The Brit lined up in Maastricht with narrow tyres, a maxed-out chainring, and a dazzling custom paint scheme.

Alex Hunt
Before the race even began, much of the talk around the UCI Gravel World Championships centred on Tom Pidcock. Making his debut at the event less than 24 hours after finishing sixth at Il Lombardia, the Brit arrived in Belgium with more uncertainty than preparation. He was open about it, too. While I was photographing his bike, he admitted he hadn’t yet ridden it, or spent much time on Pinarello’s Dogma GR platform at all.
For someone as meticulous as Pidcock, that kind of winging it is rare. The 24-year-old was obsessing over setup details in the pits, adjusting the angle of his computer mount and making minute changes to his saddle angle. But when it came to the gravel-specific details, his approach was more pragmatic than polished. “I don’t really know what pressure to ride,” he said with a shrug. Tyre pressure and width choice are arguably the biggest variables in gravel racing, and most riders spend hours testing them. For Pidcock, the plan seemed to be: turn up, line up, and trust the estimations.
His choice of bike was also the subject of pre-race speculation. Although Pidcock races on Scott bikes as part of the Q36.5 ProTeam setup, his contract only binds him to the brand on the road, leaving him free to ride Pinarellos for mountain bike and gravel events. His selection of the Dogma F GR, rather than the endurance-oriented Dogma X or the standard Dogma F road race bike, gave a glimpse into his thinking.
The Dogma GR sits firmly in the race-oriented end of the gravel spectrum. It borrows aerodynamic cues and much of its tube shaping from the Dogma F, while adding a touch more compliance and clearance. Pidcock’s setup featured 35 mm tyres front and rear, narrow by modern gravel standards, suggesting he expected the course to ride fast and firm. Technically, both the Dogma X and the Dogma F can clear tyres of that width, but the GR’s dedicated geometry should make it the sharper tool for the job, built to handle the endless corners littered across the course.
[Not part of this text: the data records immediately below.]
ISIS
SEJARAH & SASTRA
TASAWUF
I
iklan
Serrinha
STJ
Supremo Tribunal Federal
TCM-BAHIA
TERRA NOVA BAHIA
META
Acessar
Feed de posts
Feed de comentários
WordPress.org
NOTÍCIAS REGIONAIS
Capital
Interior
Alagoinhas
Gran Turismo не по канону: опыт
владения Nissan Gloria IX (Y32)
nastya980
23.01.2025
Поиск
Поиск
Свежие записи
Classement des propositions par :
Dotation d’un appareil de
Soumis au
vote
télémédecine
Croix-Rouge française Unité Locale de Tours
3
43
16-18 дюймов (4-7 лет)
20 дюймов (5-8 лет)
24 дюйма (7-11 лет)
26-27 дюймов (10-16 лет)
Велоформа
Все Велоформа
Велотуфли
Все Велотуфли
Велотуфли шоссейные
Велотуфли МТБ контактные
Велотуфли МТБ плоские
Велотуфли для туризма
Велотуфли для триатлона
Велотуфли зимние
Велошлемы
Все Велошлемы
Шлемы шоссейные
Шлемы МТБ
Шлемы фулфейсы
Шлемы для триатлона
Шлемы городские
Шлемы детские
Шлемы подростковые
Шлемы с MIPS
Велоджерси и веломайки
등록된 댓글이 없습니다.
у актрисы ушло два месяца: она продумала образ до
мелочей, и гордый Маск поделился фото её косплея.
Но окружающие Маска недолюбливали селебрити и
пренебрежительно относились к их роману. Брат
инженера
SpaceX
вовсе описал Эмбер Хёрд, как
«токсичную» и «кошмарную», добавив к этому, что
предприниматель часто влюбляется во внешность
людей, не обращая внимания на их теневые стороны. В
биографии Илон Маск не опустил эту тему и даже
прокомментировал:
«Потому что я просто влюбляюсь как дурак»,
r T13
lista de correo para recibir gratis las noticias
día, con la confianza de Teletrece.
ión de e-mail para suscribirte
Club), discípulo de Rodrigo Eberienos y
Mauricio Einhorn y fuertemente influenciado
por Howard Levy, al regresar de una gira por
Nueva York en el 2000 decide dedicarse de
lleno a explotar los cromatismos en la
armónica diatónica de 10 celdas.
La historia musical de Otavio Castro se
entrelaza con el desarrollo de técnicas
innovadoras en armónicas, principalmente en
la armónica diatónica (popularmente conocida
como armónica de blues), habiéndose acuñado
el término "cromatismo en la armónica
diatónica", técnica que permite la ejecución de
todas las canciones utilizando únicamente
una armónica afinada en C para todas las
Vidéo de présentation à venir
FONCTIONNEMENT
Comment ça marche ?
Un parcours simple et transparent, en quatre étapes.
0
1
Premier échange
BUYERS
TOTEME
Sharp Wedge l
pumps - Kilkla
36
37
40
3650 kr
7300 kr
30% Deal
Despite his lack of time on the bike, Pidcock was relaxed about the challenge ahead. A former Strade Bianche winner, he was quick to play down comparisons between the Italian semi-classic and this course when asked if there was some crossover. “I guess so, but I think it’s different. There are a lot of Belgians in the race,” he joked. With just over 1,600 metres of climbing packed into the 180 km route, less than half the elevation of Strade, the race designers had angled the race around raw speed rather than attrition.
For Pidcock, the weekend was a study in contrasts: one day climbing more than 4,000 metres around Lombardy, the next, rolling out on gravel tyres barely wider than his thumb in the Netherlands.